**INSTRUCTIONS TO FOLLOW:** All the data should be repeated exactly. Any image in it is left out.

**Keypoint text descriptions:**
****************************************
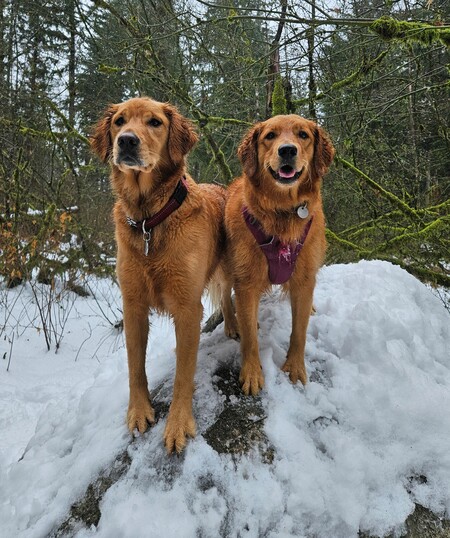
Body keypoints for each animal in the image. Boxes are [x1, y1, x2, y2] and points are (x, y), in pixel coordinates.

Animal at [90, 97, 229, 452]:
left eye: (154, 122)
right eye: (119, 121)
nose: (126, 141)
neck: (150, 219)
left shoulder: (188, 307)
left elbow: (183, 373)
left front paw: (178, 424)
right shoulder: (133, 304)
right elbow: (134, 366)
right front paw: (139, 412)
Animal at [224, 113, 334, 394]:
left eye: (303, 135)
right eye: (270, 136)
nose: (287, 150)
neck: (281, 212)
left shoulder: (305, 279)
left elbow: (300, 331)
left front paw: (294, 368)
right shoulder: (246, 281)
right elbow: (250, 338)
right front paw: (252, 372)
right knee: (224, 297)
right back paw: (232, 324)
****************************************
**EXERCISE RESULT:**
Body keypoints for each animal in the image. Boxes are [x1, y1, x2, y2] and points are (x, y), in pixel coordinates.

Animal at [90, 97, 229, 452]:
left eye: (154, 122)
right eye: (119, 121)
nose: (126, 141)
neck: (150, 219)
left shoulder: (188, 307)
left elbow: (183, 373)
left front paw: (178, 424)
right shoulder: (133, 304)
right elbow: (134, 366)
right front paw: (139, 412)
Animal at [224, 113, 334, 394]:
left eye: (303, 135)
right eye: (270, 136)
nose: (287, 150)
neck: (281, 212)
left shoulder: (305, 279)
left elbow: (300, 331)
left front paw: (294, 368)
right shoulder: (246, 281)
right elbow: (250, 338)
right front paw: (252, 372)
right knee: (224, 297)
right back paw: (232, 324)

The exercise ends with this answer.